- **What you will do**
Everything in the data below is to be reproduced without any deviation.
Data to examine Start Marker
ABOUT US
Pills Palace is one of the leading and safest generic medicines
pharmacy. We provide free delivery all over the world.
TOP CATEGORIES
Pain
Data to examine End Marker
- **Completed exercise**
ABOUT US
Pills Palace is one of the leading and safest generic medicines
pharmacy. We provide free delivery all over the world.
TOP CATEGORIES
Pain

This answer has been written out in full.